**DATASET SECTION:**

<<<<

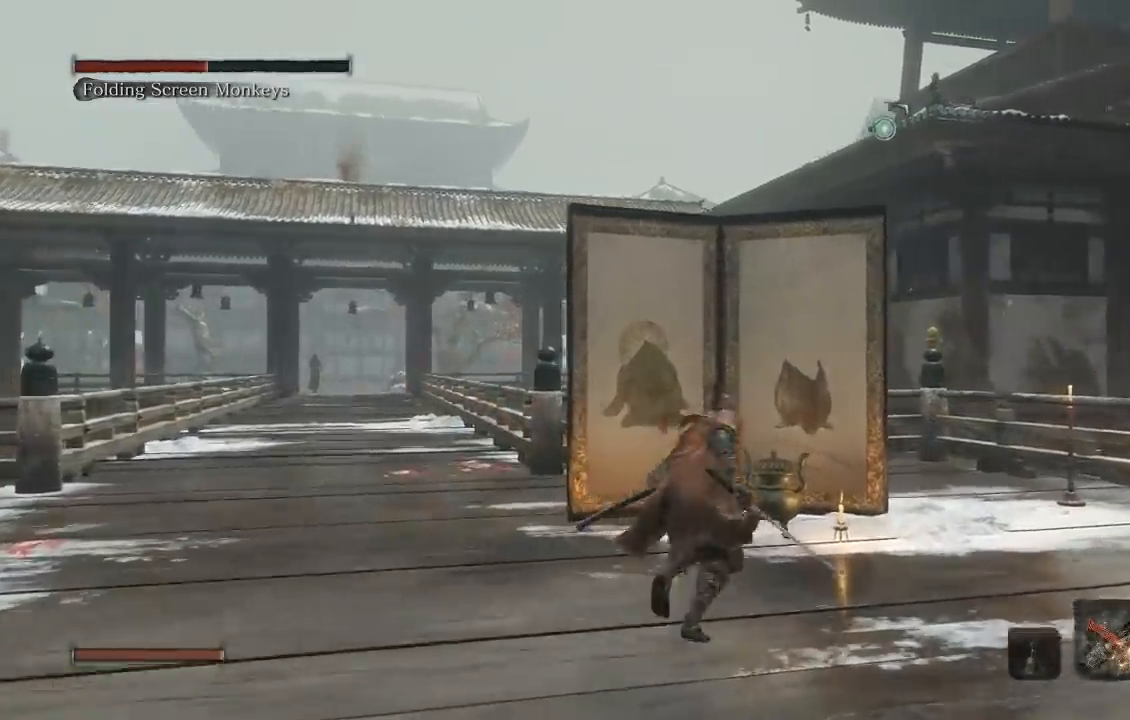
{"buttons": [], "left_stick": "center", "right_stick": "center", "button_events": [[50, "L2", "down"], [167, "L3", "down"], [233, "L2", "up"], [250, "L3", "up"]]}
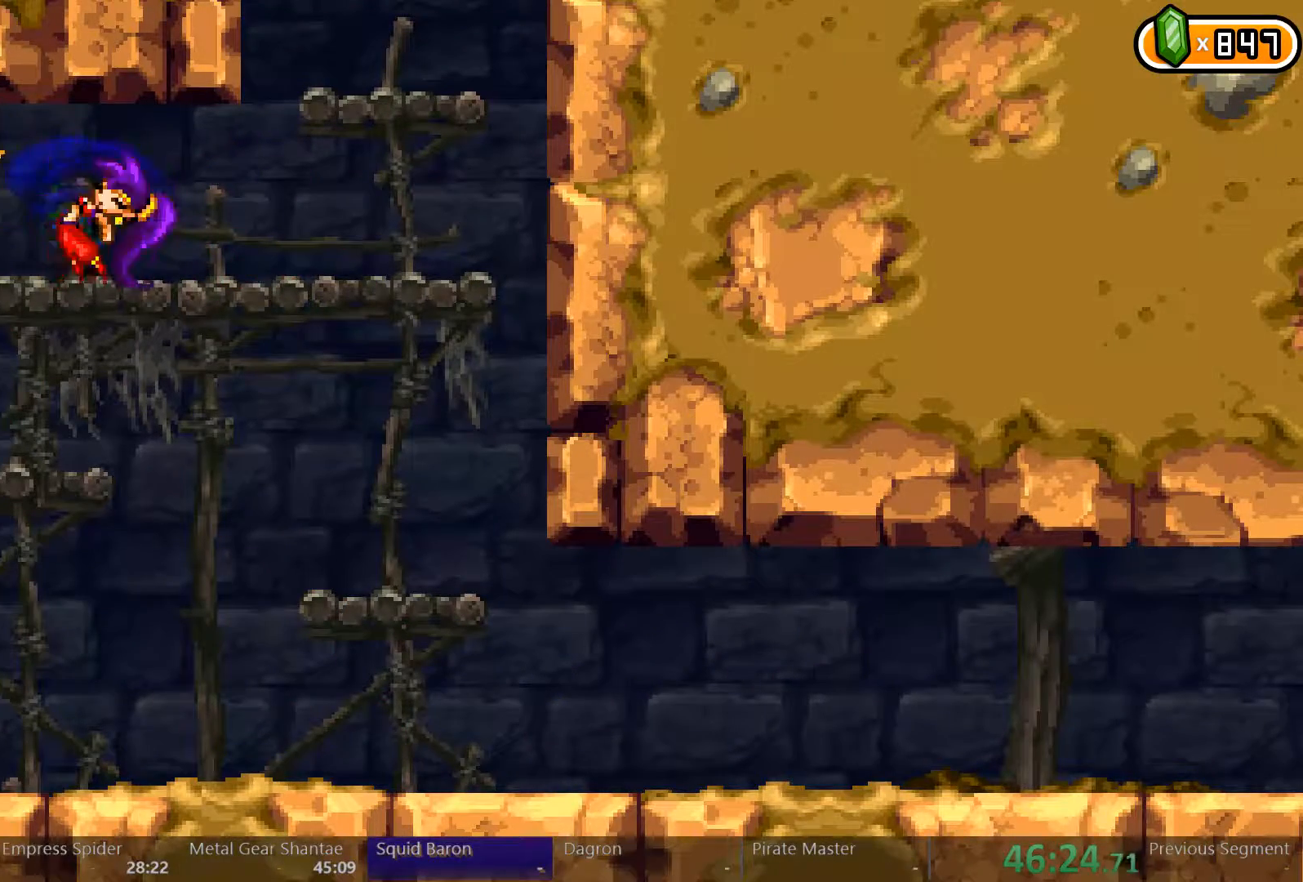
Gameplay with a controller (Xbox layout); each line is a JSON object with the inputs held at the frame after it (dt_ms = milliseconds from this image to that frame). "events" lists button and stick changes between this image and that frame as [ms after this image, input, new state], when the widget could be followed in between. Not read: L3 R3.
{"dt_ms": 500, "buttons": ["DPAD_RIGHT"], "left_stick": "center", "right_stick": "center", "events": [[33, "X", "up"], [200, "DPAD_RIGHT", "down"]]}
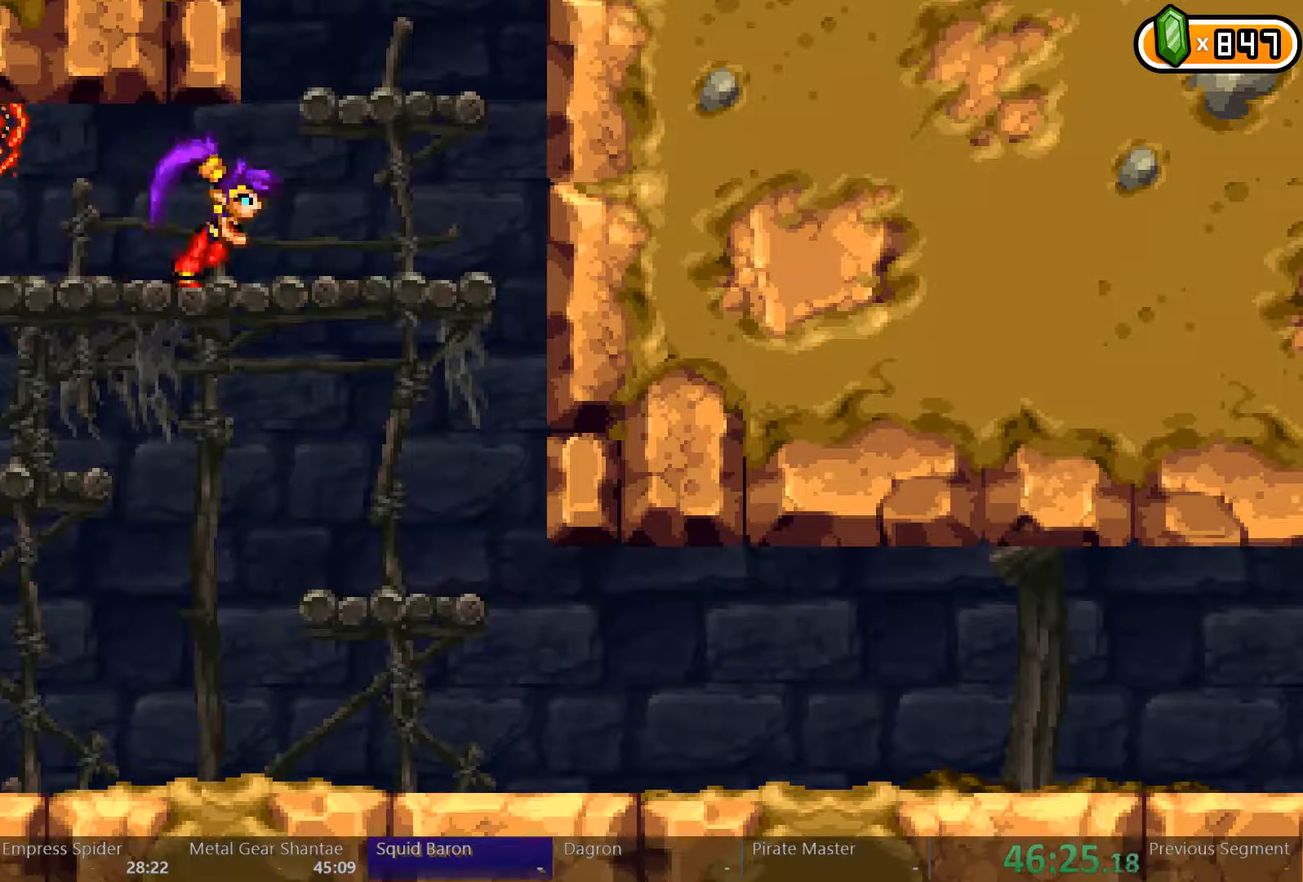
{"dt_ms": 500, "buttons": [], "left_stick": "center", "right_stick": "center", "events": [[300, "DPAD_RIGHT", "up"], [333, "DPAD_LEFT", "down"], [433, "DPAD_LEFT", "up"]]}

>>>>

**WHAT YOU ARE ASKED TO DO:** Print every line of the data exactly. Pictures do not belong in the copy.

**THE ANSWER:**
{"buttons": [], "left_stick": "center", "right_stick": "center", "button_events": [[50, "L2", "down"], [167, "L3", "down"], [233, "L2", "up"], [250, "L3", "up"]]}
Gameplay with a controller (Xbox layout); each line is a JSON object with the inputs held at the frame after it (dt_ms = milliseconds from this image to that frame). "events" lists button and stick changes between this image and that frame as [ms after this image, input, new state], when the widget could be followed in between. Not read: L3 R3.
{"dt_ms": 500, "buttons": ["DPAD_RIGHT"], "left_stick": "center", "right_stick": "center", "events": [[33, "X", "up"], [200, "DPAD_RIGHT", "down"]]}
{"dt_ms": 500, "buttons": [], "left_stick": "center", "right_stick": "center", "events": [[300, "DPAD_RIGHT", "up"], [333, "DPAD_LEFT", "down"], [433, "DPAD_LEFT", "up"]]}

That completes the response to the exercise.